I have three different serial devices connected to three usb-serial converters (FTDI USB-RS232). If I connect them, I get the generic device names /dev/ttyUSBx as expected. When I try to write some udev rules, udevadm shows me the same output for the three devices except in some device serial id attributes.

Those serial id's will change on every device so if I use a different usb-serial converter, my rules won't work anymore. So, I need a way to communicate with the specific device connected to the serial converters and identify it by its response.

"Writing udev rules" HOWTO, says the following about using PROGRAM functionality to call an external program to name devices:

PROGRAM is used for running programs which produce device names (and they shouldn't do anything other than that). When those programs are being executed, the device node has not yet been created, so acting upon the device in any way is not possible,

Rule example: SUBSYSTEM=="usb", PROGRAM="/bin/device_namer %k", SYMLINK+="%c"

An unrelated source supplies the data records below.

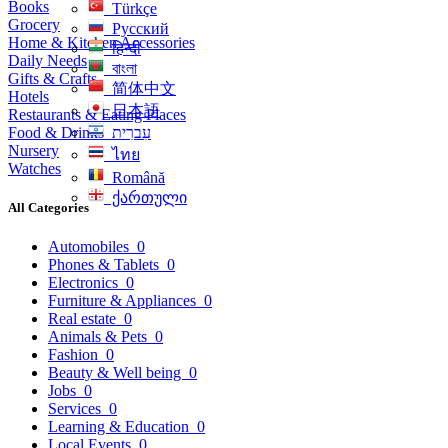
Books
Türkçe
Grocery
Русский
Home & Kitchen Accessories
हिन्दी
Daily Needs
বাংলা
Gifts & Crafts
简体中文
Hotels
日本語
Restaurants & Eating Places
Food & Drinks
עִברִית
Nursery
ไทย
Watches
Română
ქართული
All Categories
Automobiles
0
Phones & Tablets
0
Electronics
0
Furniture & Appliances
0
Real estate
0
Animals & Pets
0
Fashion
0
Beauty & Well being
0
Jobs
0
Services
0
Learning & Education
0
Local Events
0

so I can't write to /dev/ttyUSBx from there to identify the device. Then, I have the RUN functionality, but it seems that it can't create a new SYMLINK as udev won't get RUN's output.

Rule example: SUBSYSTEM=="usb", RUN="/bin/program"

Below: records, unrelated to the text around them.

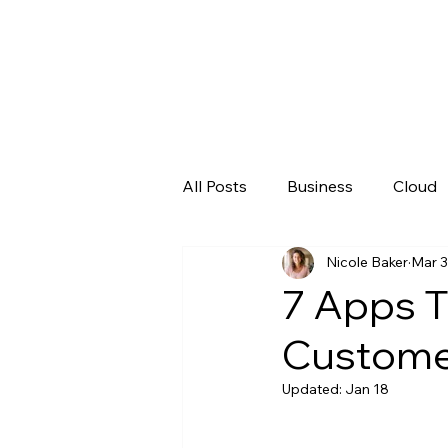
All Posts
Business
Cloud
Nicole Baker
Mar 3
Microsoft
New Technolo
7 Apps T
Customer
Updated:
Jan 18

Can I instruct udev from that RUN script to create the symlink? Or can I create that symlink by hand from there?

Thanks

2

2 Answers

1
votes

Blindly chatting on a serial port automatically the moment it is connected to the computer is quite a scary thing to do. Are you sure you want to do this? First of all it will take some time, which will delay the appearance of the device node if udev has to wait for a result before creating it. If the device happens to be powered off or its serial port is disconnected then you won't be able to name it properly (and you will need to have a timeout to detect this). Finally, if another device besides one of the ones you expect is connected, you may be sending it garbage that has unintended consequences.

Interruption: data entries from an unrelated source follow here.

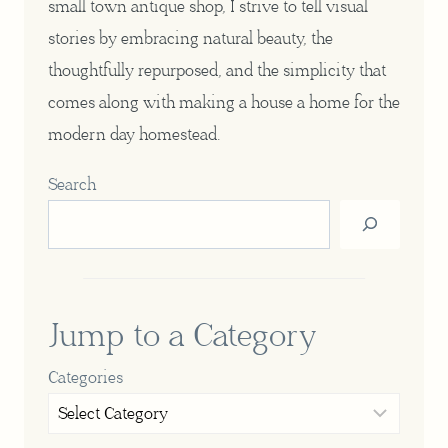
small town antique shop, I strive to tell visual
stories by embracing natural beauty, the
thoughtfully repurposed, and the simplicity that
comes along with making a house a home for the
modern day homestead.
Search
Jump to a Category
Categories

You might consider relying on the adaptors' serial numbers to tell them apart, and associate each adaptor to an external device in a consistent fashion. If your adaptors even have real serial numbers instead of placeholder strings like 00000000 then you are already lucky!

Nevertheless, this is how you would do it.

As you suspected, you can't use RUN, because that's too late, the device node has already been created. You have to use PROGRAM. In your program you are going to have to create the device node yourself using mknod because udev hasn't done it yet. You should create a temporary node in a temporary location and destroy it before your program exits.

### Create the temporary device node in /tmp
device="/tmp/udev_device_guesser.$$"
# Note: mknod does not appear to be vulnerable to a symlink attack
mknod "$device" c "$MAJOR" "$MINOR"

### Use this device node to query what's attached to the serial port
insert your code here

### Get rid of the temporary node
rm -f "$device"
exit 0
1
votes

it's actually possible to create a device symlink based on device response, using PROGRAM, despite documentation says. That it's only for symlinks, not device names.

Be aware that every rule that matches AFTER yours and specifies a SYMLINK, should be like this,

SYMLINK+=

so your SIMLINK specification will be concatenated with the new one. In other case, your symlink will be erased.

Best way to know what's happening in udev is setting the log level to debug:

sudo udevadm control --log-priority=debug

You'll find these logs in /var/log/messages or /var/log/syslog, depending on your distro.